The Liberal House leader and the prime minister say it's not for the Commons to decide.
Tuesday 19 September 2000
OTTAWA -- Some MPs have returned from Parliament's summer recess prepared to debate what only a few years ago might have been considered unthinkable by mainstream politicians -- the legalization of street drugs.
The Canadian Alliance's Stockwell Day said he thinks the debate should be followed by a free vote for all MPs.
"I think that debate on legalization of drugs should take place and it should take place in the House of Commons, and it should go ahead with a free vote," Day said in response to questions at a news conference in which he addressed a range of topics.
"The Canadian Alliance position is clearly to allow for that legalization related to the alleviation of pain and for medicinal purposes," added Day.
However, government House leader Don Boudria was unwilling even to discuss the idea of a debate.
Asked if he thought the Commons should take it up, Boudria replied "not particularly," and quickly walked off.
NDP leader Alexa McDonough said: "One thing is very clear, the intensification of the effort to deal with organized crime and shut down illegal drugs has not been a success in the U.S. and it makes no sense for us to just simply go down the same road.
"We're willing to debate whatever will get us through a solution here and that means needing to have sound initiatives put forward by the government, and it means having the evidence to guide us in decisions we make.''
Southam newspapers across the country have recently published a series of Ottawa Citizen stories exploring the cost and effect of the war on drugs led primarily by the United States.
Organized crime and the related question of illegal drugs, which the RCMP says are the main source of revenue for most crime groups, were central to much of the activity on Parliament Hill Monday when the Commons resumed after its summer recess.
The Bloc Quebecois, in response to the gangland-style shooting of a Montreal crime reporter last week, successfully steered a motion calling for a new law against criminal gangs on to the Commons floor for a special debate.
In the Senate, Conservative and Liberal members of a special committee struck to study drug legalization held a planning meeting for hearings that are to begin Monday.
Tory Senator Pierre-Claude Nolin, who convinced the Senate to launch the inquiry, is on record as saying the law that makes marijuana possession a criminal offence should be withdrawn.
Prime Minister Jean Chretien responded to the BQ pressure by saying it's up to the provinces to work harder to enforce a law that is already in place.
Chretien, under fire in question period, said Parliament already passed anti-gang legislation in 1997 and now it's up to the provinces to make it work, particularly with increased funding given to the RCMP.
"If there's a problem of this nature, it's not only a federal responsibility because the administration of justice in the provinces is the responsibility of the provincial government, who must take the necessary measures for the police to be able to use their resources," he said.

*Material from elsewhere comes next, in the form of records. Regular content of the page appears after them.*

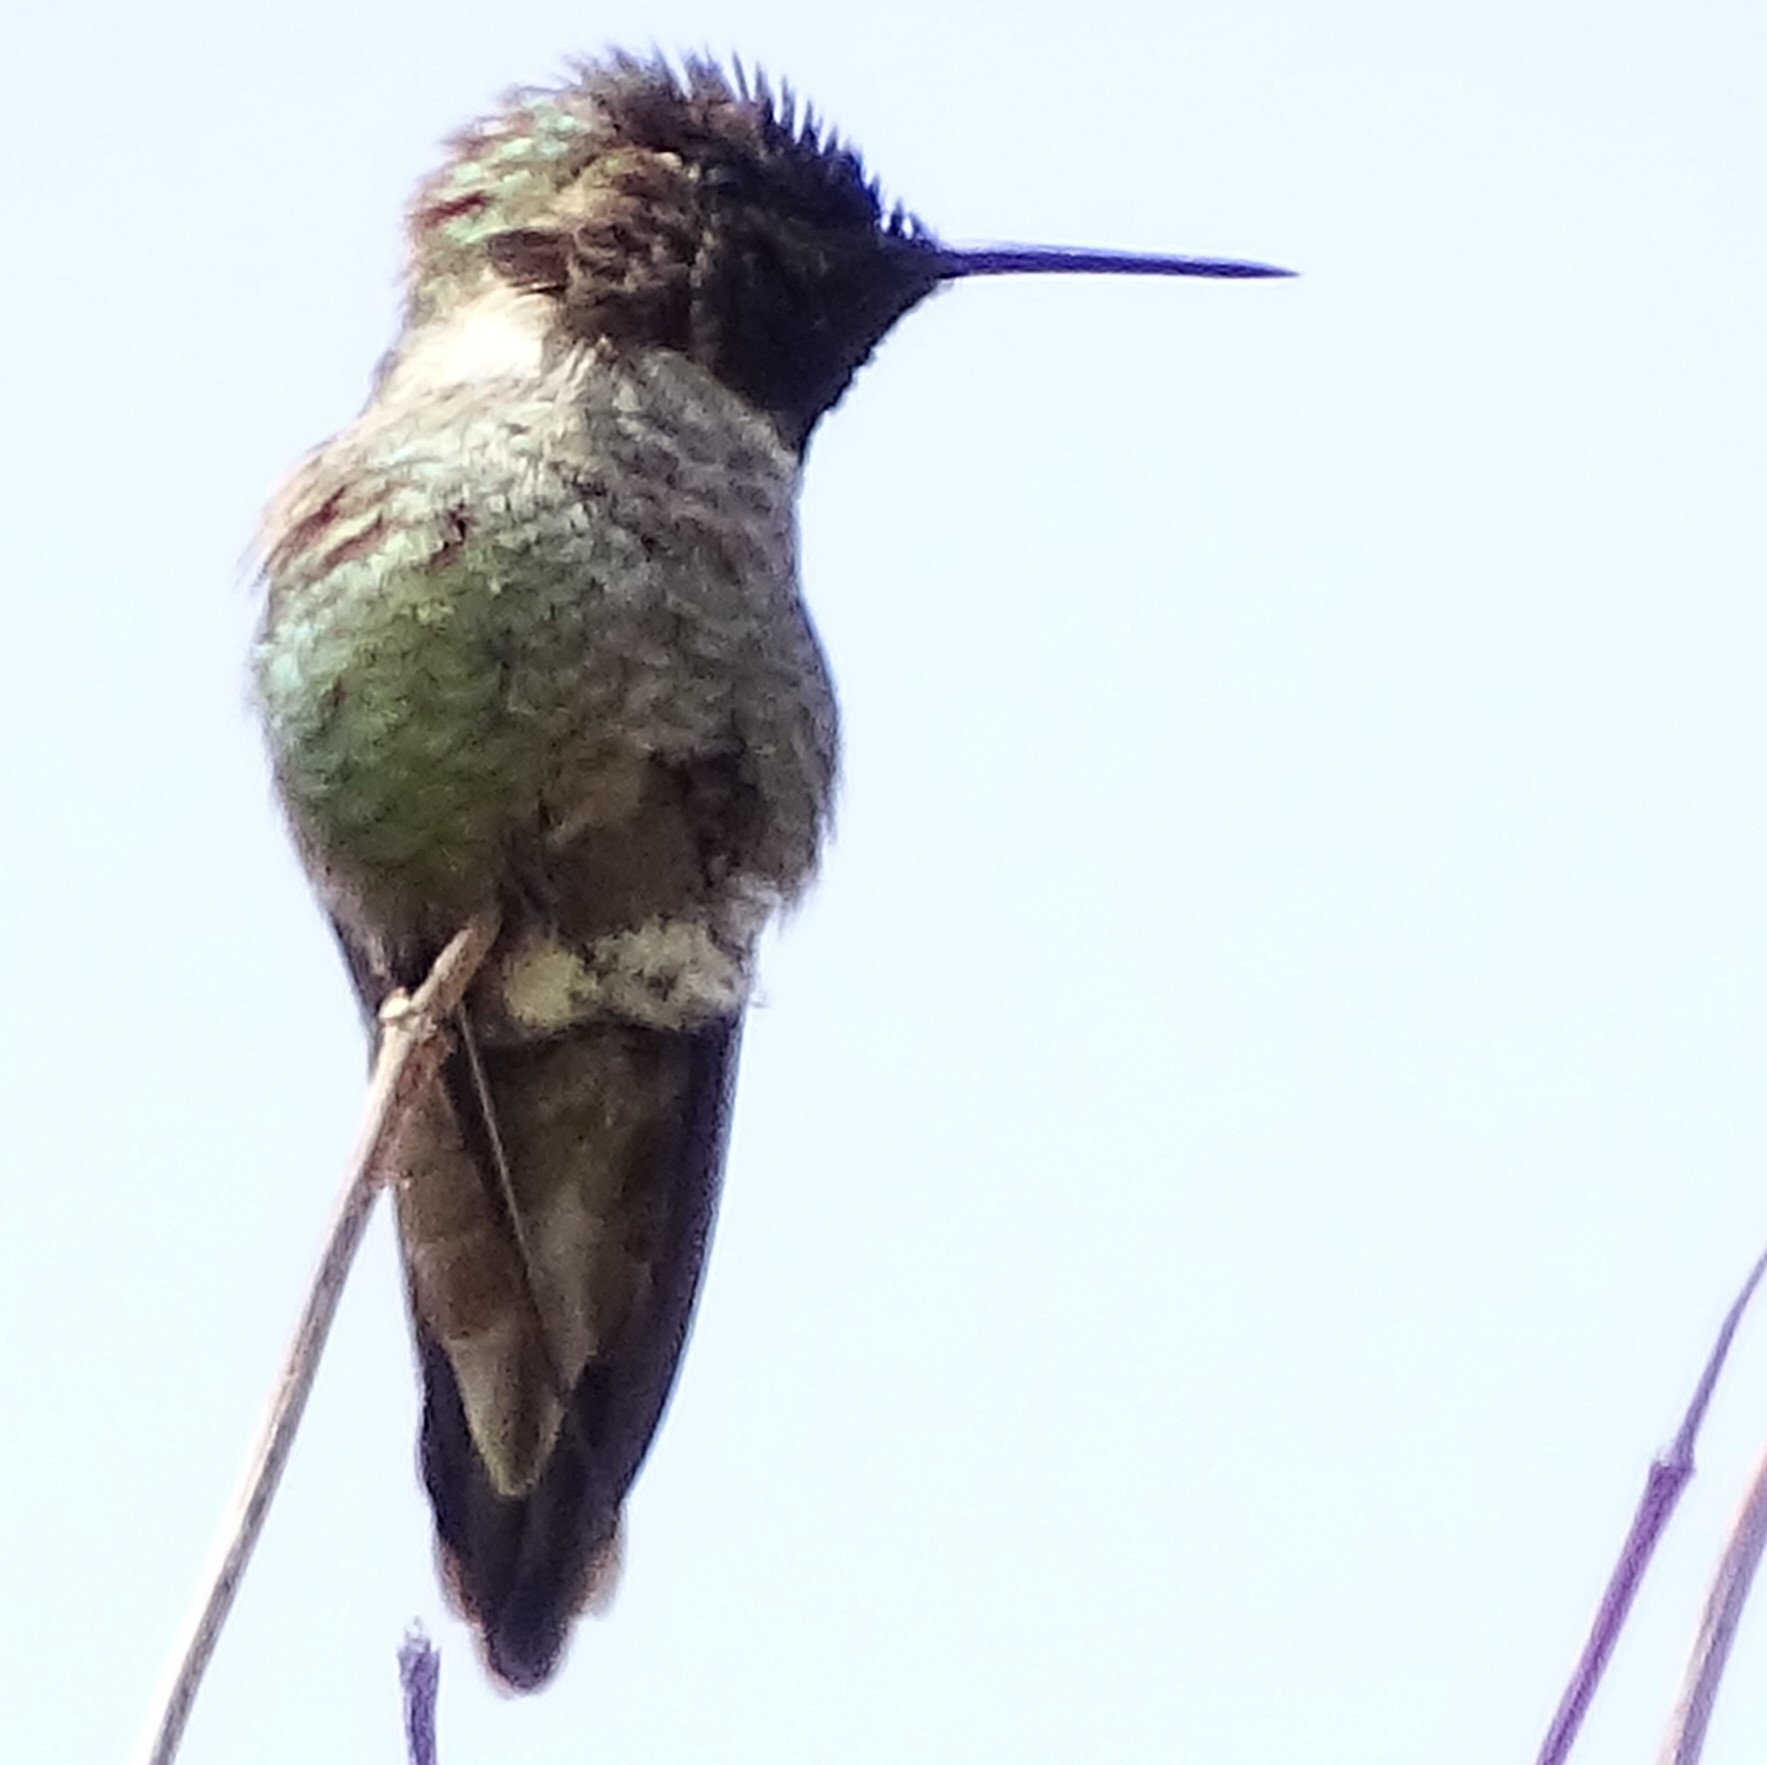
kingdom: Animalia
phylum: Chordata
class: Aves
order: Apodiformes
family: Trochilidae
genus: Calypte
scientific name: Calypte anna
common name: Anna's hummingbird
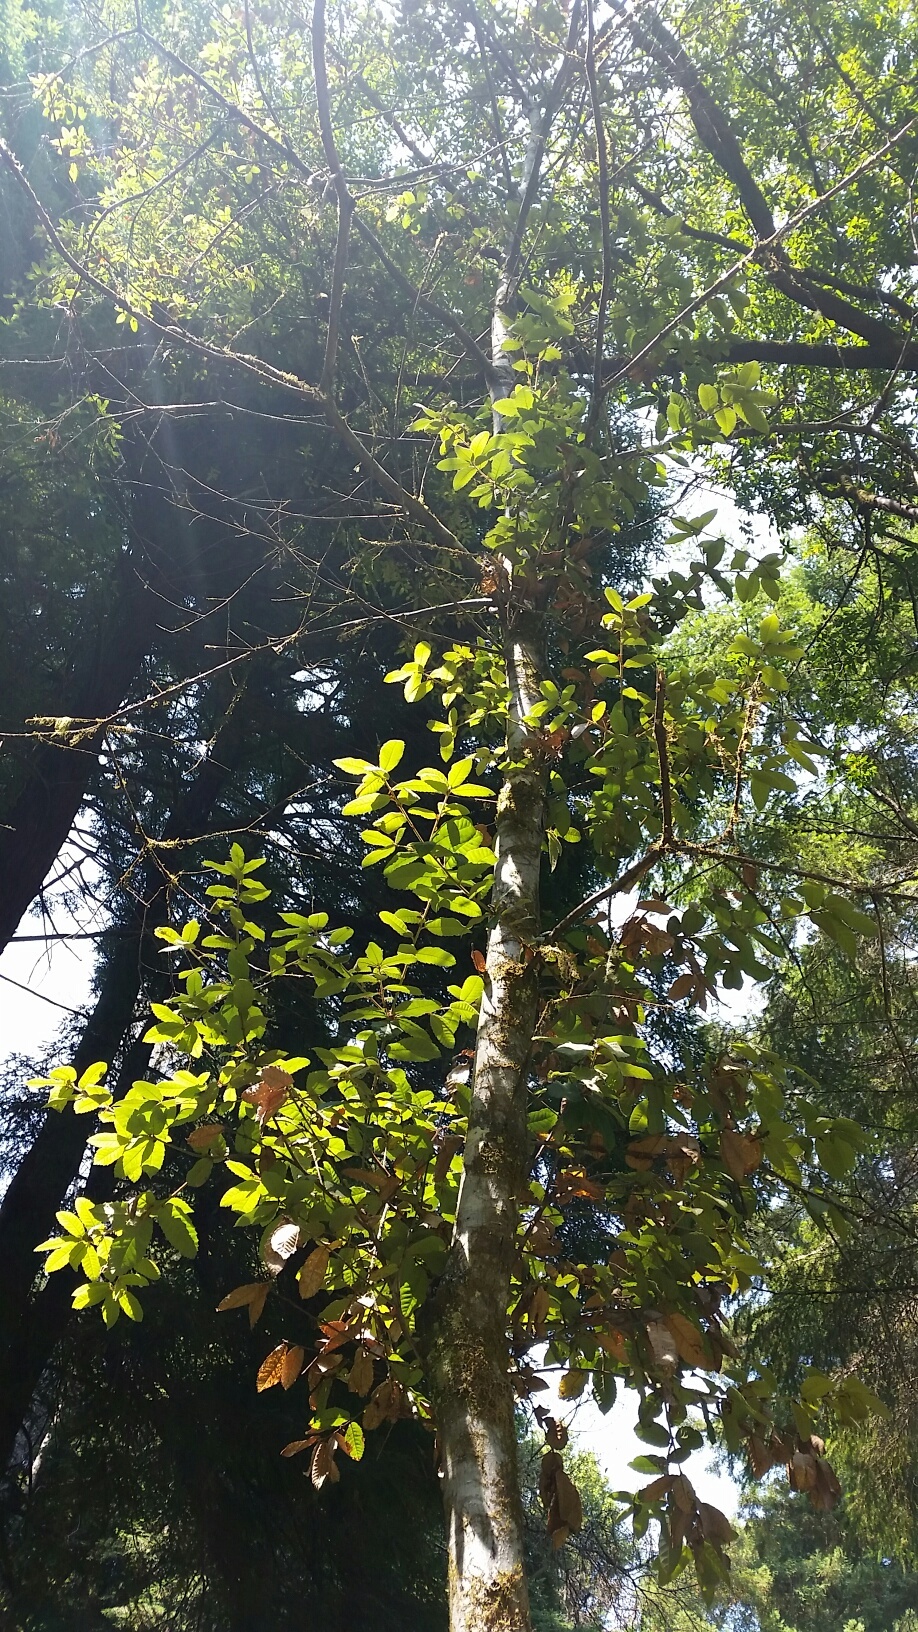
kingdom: Plantae
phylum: Tracheophyta
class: Magnoliopsida
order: Fagales
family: Fagaceae
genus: Notholithocarpus
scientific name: Notholithocarpus densiflorus
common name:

MPs who were interviewed about the question of drug-legalization avoided taking a stand, but said the topic should be aired. "Anytime that we have an opportunity to discuss something as topical and as serious as drug use, particularly the perpetration of organized crime in dealing drugs, we should certainly do that on the floor of the House of Commons," said Conservative MP Peter MacKay, the party's justice critic and a former Crown prosecutor.
Liberal MP Paul Szabo, who chaired a Commons committee that five years ago studied drug laws in Canada, flatly dismissed the idea, saying: "This is a non-starter, it's a non-starter for me."
Szabo said the committee he led in 1995 heard arguments in favour of drug legalization but "the evidence, not just anecdotal evidence from people and how they feel, but rather from health experts, from social experts, were in total consensus that this would be a terrible direction to go in and consider. The government agreed and I'm sure the government still agrees."